Following ESCR-Net members' advocacy, the UN Committee on ESCR recommends the Kenyan government to consult the Endorois in all stages of the implementation process

Publish Date: 
Tuesday, March 8, 2016

The UN Committee on the Economic, Social and Cultural Rights (CESCR) has just published its concluding observations for Kenya. The CESCR highlighted its concerns “that the implementation of the decision of the African Commission on Human and People’s Rights (276/2003) relating to the Endorois has been long delayed, despite acceptance of the decision of the Commission. While noting the establishment of the Task Force on the implementation of the decision of the African Commission on Human and Peoples’ Rights contained in communication No.276/2003, the Committee regrets that the Endorois are not represented on the Task Force and they have not been sufficiently consulted in the work of the Task Force (art. 1(2)).” The issues of non-representation and insufficient consultation by the Task Force has been raised by ESCR-Net members, such as Minority Rights Group, Kenya Human Rights Commission, Kenya Land Alliance and Dejusticia, as well as the Endorois Welfare Council since the creation of the Task Force in 2014

In its Observations, the CESCR recommended “that the State party implement, without further delay, the decision of the African Commission on Human and People’s Rights (276/2003) and ensure that the Endorois are adequately represented and consulted at all stages of the implementation process. It also recommend[ed] that the State party set up a mechanism that will facilitate and monitor the implementation, with active participation of the Endorois. It further recommend[ed] that the State party ratify ILO Convention (No. 169) on Indigenous and Tribal Peoples.” 

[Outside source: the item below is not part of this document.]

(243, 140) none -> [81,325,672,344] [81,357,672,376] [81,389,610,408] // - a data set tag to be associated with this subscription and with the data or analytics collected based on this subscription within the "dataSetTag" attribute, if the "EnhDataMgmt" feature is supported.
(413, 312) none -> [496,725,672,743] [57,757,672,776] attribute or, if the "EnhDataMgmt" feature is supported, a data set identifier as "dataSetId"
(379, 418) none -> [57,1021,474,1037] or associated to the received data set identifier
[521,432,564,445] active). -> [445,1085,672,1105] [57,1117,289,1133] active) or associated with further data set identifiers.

The 2010 ruling of the African Commission on Human and People’s Rights (ACHPR) regarding the Endorois case was paradigmatic, as it recognized that the Kenyan government had violated the Endorois' rights to religious practice, to property, to culture, to the free disposition of natural resources, and to development, under the African Charter, and established government’s obligations to restitute the land and compensate the Endorois for all losses.

The Endorois were evicted in the 1970s by the Kenyan government from their land around the Lake Bogoria area in the Rift Valley to create a game reserve for tourism.